Since the advent of graphical environments, the desktop metaphor has become the core of the modern computer experience. It is the very first thing a user will experience of his computer. It is also the least spoken about, and quite underrated.

The desktop metaphor presents a number of interesting side-effects inferred from its very design, or rather non-design. Being a bunch of icons of any kind that can be placed in any way on any background it is essentially a sandbox, precisely like a physical desk. As such, a desktop eventually ends up being very personal.

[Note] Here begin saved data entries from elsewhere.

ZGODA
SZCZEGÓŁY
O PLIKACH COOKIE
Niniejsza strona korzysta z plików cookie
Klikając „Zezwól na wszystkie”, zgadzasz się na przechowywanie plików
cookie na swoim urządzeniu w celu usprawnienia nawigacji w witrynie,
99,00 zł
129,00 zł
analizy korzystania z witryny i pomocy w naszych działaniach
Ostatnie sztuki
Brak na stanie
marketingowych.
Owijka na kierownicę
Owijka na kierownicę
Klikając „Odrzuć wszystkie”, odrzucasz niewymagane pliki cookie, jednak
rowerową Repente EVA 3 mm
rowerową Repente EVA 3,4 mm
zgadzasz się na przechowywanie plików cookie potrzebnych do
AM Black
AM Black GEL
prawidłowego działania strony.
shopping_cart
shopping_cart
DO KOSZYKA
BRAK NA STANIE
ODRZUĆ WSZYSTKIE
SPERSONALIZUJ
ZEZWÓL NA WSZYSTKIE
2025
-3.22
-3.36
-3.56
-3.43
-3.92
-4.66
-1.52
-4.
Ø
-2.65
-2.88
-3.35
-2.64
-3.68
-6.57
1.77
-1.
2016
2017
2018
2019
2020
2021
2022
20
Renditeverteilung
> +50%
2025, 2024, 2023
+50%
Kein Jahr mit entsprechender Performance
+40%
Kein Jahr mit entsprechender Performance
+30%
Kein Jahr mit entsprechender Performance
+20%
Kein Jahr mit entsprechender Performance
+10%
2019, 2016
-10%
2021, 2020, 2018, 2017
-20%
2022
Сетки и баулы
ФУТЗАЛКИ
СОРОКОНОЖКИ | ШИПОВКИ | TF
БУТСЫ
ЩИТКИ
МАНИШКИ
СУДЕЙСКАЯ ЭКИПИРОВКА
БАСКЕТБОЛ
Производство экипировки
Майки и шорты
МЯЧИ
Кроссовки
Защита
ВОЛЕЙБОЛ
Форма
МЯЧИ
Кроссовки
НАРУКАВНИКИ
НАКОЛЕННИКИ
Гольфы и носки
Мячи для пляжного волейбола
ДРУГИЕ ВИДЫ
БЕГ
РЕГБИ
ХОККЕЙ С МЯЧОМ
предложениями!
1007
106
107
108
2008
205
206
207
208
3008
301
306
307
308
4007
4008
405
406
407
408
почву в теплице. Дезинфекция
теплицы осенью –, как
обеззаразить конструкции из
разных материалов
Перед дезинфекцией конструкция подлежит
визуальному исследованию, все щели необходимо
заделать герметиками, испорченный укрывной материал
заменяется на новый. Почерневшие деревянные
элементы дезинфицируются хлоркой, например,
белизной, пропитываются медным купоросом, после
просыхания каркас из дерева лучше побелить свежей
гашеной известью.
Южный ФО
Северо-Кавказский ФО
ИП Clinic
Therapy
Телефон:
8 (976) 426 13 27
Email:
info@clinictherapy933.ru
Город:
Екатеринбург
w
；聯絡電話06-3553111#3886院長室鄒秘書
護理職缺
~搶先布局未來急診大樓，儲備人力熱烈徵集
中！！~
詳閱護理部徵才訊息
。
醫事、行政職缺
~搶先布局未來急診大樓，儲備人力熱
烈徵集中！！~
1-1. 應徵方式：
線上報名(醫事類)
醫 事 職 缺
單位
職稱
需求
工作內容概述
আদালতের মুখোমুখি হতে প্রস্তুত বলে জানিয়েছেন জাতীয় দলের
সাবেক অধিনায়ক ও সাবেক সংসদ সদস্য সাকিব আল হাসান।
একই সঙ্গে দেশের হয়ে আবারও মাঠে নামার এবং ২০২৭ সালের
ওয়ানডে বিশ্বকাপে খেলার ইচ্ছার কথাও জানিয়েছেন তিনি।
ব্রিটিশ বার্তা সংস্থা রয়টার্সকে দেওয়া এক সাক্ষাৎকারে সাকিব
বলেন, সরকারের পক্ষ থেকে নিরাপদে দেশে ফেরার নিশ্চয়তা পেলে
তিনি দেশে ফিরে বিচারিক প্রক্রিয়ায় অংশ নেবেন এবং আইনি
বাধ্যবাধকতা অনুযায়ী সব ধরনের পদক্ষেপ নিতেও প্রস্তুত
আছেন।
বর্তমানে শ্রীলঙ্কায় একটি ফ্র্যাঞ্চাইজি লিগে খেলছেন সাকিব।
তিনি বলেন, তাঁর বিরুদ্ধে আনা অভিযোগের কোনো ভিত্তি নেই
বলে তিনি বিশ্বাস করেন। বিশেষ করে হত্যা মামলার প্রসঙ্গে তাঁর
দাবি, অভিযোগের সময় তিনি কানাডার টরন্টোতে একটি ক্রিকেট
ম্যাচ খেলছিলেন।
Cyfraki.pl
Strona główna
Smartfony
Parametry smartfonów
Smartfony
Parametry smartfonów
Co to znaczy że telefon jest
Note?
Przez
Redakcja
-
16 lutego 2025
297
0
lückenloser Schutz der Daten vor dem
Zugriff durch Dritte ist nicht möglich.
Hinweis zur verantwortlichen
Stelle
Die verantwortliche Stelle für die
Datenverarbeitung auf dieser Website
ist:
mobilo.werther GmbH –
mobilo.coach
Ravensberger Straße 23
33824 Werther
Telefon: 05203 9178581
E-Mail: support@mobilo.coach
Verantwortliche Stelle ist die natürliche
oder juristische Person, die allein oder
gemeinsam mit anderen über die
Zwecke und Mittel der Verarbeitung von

Everything starts with the background. I swear the first thing - or close enough - anyone has been taught on a modern computer is how to change the desktop background. For newcomers to the digital world, this feat alone provides both a sense of achievement and make that bland, beige or grey thing a familiar place to come back to. “I can master this thing, I can make it mine”. Instant - although partial - relief.

Somehow though, the sense of privacy is being skewed when people use computers. As a consequence, I have been shocked numerous times at how intensely I have been assaulted by a sudden jump into someone’s privacy, projected on a wall in all its 3x2 meters glory.

At a glance, a desktop can give a lot of insight about that person. Are the icons lined up? are they snapped to a grid? are they sorted by kind, name, date? are default or unusual settings in use? are they grouped manually? are they covering the background? From the position, grouping, ordering, or absence of icons down to the kind and name of what they represent is a showcase not of someone computer’s mastery but of his thought process. And for decades since the desktop era, I couldn’t help but notice that the vast majority of users digital desktops are a mess.

Now, computers being made to help you achieve tasks, and the desktop being so emphasized, you have to ask yourself: how is your desktop integrated into your workflow? This is an important question, because this is all about reducing friction. Just as the digital desktop took inspiration in the physical world, take a look at your real desk.

My physical desk is minimalist, up to the point that I do not need a dedicated desk at all. It serves as a temporary workspace, a short-lived sandbox. It fulfills my spatial requirement for the task at hand. My digital desktop is no exception and shares the same workflow. If I ever begin to steer away from that workflow and use my desktop as an inbox, or a permanent storage space, a huge mess ensues in a very short time span.

So, whatever your workflow is, keep your desktop true to it: it’s very little overhead to reap huge benefits in the end.